I’ll be happy to run it for you. Do you want Intel64, x86 or both? The Intel compiler doesn’t have a –Oz option. It has –Os and –O[123].

Also, FWIW, one of the Intel compiler experts on BT will comment on this thread, and on our rules for BT usage later this afternoon.

Kevin B. Smith

Thanks Kevin, Sanjay sent me the icc out put.

icc generates testq for 0-30 and btq for 31-63.
That seems like a small bug in the bit 31 case.

Why is it generating testq rather than test for bits 0-30?
Does the assembler relax that into test, no REX prefix?

I'm mostly interested in the X86_64 (Intel64?) case.
Reading the man pages, icc and llvm -Os are similar.

icc generates testq for 0-30 and btq for 31-63.
That seems like a small bug in the bit 31 case.

You can’t use testq for bit 31, because the immediate gets sign-extended.

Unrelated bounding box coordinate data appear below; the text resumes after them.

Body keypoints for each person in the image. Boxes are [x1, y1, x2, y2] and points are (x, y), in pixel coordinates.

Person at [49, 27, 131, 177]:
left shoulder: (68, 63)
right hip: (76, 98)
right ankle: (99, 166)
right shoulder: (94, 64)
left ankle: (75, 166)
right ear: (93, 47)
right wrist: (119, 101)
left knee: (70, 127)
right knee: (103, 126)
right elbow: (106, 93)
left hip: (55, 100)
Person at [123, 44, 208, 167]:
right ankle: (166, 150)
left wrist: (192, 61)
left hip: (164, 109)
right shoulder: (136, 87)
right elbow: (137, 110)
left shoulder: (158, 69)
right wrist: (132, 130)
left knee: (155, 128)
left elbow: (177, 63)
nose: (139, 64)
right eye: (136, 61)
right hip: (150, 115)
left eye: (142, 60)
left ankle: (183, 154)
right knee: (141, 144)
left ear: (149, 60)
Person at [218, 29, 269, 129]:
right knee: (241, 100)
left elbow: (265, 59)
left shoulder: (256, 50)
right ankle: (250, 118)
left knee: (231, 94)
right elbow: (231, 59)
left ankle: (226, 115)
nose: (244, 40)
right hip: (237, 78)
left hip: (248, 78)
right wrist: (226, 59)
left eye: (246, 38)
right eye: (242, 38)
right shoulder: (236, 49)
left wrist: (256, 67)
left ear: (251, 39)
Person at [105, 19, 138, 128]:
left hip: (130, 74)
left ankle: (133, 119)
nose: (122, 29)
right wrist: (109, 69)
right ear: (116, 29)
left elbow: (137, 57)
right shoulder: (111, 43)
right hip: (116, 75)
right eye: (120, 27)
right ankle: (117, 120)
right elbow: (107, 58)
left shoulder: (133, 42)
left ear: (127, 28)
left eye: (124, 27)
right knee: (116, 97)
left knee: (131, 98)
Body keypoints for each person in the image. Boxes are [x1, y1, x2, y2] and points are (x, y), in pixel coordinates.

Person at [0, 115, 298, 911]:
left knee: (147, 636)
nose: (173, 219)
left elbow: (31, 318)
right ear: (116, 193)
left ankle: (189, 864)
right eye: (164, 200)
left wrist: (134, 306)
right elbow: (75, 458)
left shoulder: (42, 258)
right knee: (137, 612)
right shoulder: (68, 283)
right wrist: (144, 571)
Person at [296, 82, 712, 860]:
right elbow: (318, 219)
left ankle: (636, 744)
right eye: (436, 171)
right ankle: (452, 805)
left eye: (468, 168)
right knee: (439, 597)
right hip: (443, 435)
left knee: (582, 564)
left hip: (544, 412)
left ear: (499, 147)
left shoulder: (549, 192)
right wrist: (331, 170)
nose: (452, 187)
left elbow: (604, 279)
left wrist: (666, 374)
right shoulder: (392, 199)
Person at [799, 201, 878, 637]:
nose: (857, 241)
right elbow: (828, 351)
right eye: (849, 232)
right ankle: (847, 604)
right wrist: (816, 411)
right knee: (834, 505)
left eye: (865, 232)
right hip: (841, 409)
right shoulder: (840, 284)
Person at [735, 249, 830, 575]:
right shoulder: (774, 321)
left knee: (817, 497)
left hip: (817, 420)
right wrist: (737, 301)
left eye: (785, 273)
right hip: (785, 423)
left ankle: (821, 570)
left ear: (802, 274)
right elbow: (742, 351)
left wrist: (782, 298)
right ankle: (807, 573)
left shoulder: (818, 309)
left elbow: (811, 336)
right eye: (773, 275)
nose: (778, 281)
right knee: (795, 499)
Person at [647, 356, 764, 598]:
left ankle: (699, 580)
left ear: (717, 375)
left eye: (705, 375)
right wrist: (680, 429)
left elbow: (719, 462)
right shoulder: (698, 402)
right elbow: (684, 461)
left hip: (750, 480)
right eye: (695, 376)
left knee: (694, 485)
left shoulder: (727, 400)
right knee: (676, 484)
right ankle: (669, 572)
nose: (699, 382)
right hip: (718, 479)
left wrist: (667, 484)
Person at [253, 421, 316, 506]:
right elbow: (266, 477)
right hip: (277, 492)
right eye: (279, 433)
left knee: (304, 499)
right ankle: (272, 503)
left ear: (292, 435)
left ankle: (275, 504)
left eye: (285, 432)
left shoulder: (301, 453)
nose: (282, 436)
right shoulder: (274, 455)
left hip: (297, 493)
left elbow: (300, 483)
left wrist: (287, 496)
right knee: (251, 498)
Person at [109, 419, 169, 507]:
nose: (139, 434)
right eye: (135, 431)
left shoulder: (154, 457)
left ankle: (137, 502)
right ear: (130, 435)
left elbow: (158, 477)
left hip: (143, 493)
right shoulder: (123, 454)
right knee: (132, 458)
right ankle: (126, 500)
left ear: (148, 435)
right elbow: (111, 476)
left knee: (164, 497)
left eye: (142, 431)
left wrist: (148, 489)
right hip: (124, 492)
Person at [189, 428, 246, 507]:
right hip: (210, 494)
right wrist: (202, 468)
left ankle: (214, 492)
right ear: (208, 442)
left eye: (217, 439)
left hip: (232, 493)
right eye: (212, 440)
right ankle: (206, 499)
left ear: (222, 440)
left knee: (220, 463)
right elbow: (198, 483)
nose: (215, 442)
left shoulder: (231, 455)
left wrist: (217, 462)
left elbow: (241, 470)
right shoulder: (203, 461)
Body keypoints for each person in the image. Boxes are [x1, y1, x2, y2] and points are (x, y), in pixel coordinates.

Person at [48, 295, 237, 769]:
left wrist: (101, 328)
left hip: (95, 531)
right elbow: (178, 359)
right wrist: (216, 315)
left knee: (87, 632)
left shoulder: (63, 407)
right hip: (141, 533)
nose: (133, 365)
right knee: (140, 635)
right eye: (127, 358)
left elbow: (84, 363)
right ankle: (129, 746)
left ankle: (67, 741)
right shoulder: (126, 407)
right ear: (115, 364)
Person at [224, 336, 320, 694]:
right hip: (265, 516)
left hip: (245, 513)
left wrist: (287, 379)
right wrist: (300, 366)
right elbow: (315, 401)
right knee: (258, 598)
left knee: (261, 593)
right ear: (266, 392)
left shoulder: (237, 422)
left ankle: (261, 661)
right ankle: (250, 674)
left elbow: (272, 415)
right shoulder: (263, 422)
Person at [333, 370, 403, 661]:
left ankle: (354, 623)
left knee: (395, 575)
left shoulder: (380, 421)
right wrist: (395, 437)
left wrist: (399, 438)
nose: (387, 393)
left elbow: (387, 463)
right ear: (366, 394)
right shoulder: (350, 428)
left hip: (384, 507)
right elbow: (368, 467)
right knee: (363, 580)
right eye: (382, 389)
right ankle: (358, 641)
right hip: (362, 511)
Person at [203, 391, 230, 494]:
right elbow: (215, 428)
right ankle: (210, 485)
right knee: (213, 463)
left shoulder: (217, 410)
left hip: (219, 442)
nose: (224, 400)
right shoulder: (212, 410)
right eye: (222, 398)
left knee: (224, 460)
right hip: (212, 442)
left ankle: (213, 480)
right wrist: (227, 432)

You *can* use the 32b form, of course.

Is that a bug in the current clang then?

.globl _IsBitSet31
.align 4, 0x90
_IsBitSet31: ## @IsBitSet31
## BB#0:
pushq %rbp
.cfi_def_cfa_offset 16
.cfi_offset %rbp, -16
movq %rsp, %rbp
.cfi_def_cfa_register %rbp
movl $42, %ecx
subq %rdi, %rcx
leaq 47(%rdi), %rax
testl $-2147483648, %edi ## imm = 0xFFFFFFFF80000000
cmoveq %rcx, %rax
popq %rbp

No, because it uses the 32b form “testl”.

– Steve

‘Bug’ may be too strong a word. Their emitted code is correct
else it would have failed one of their test suites.

They could use TESTL as well for bit 31.
So I’ll be curious to see what Intel’s guidelines are.
They don’t mention this in their Optimization manual.

Right now, I’m convinced that TEST should be used when it’s available.

But even with partial flag hazards, BT is not worth avoiding for 32-63.
For the -Oz case it’s worth emitting for bits 8-63.

When targeting modern processors, it will usually be best to use “BT reg, imm” for testing bits 32-63. The alternative implementations will all use multiple instructions, will encode larger, and will usually run slower. For testing bits 0-31, “TEST reg, imm” is preferred unless you are looking to minimize code size at the expense of performance, in which case you would still want to use BT in the cases where it encodes smaller. As Fiona pointed out, there are some processors where TEST has slightly better low level performance properties than BT.

Regarding the partial EFLAGS write, modern OOO processors independently rename the carry flag, et al, so this is no longer a problem. I would have to check with the processor architects to figure out the exact processor generation where this problem was first fixed, but it was roughly a decade ago. Steve’s Agner Fog quote, “BT, BTC, BTR, and BTS change the carry flag but leave the other flags unchanged. This causes a false dependence on the previous value of the flags and costs an extra μop. Use TEST, AND, OR and XOR instead of these instructions.”, was in reference to the Pentium 4.

FWIW, the Intel compiler itself doesn’t quite get all the “test bit” sequences right either. We will use a 64-bit TEST for testing bits 0-30, but we ought to be using a 32-bit test to avoid the REX byte. Similarly, for testing bit 31, we should use a 32-bit TEST rather than the “BT reg, 31” that we will currently generate. I intend to get those cases fixed.

Also, this thread hasn’t been focusing on the “BT reg, reg”, and “BT[CSR] reg, reg” instruction forms, but these are good instructions to use where possible. The only instructions in the BT family that you really want to avoid at all costs are the memory forms. You never want to generate those. The multi-instruction expansions will almost always be faster.

David Kreitzer

IA-32/Intel64 Code Generation

Intel Compilers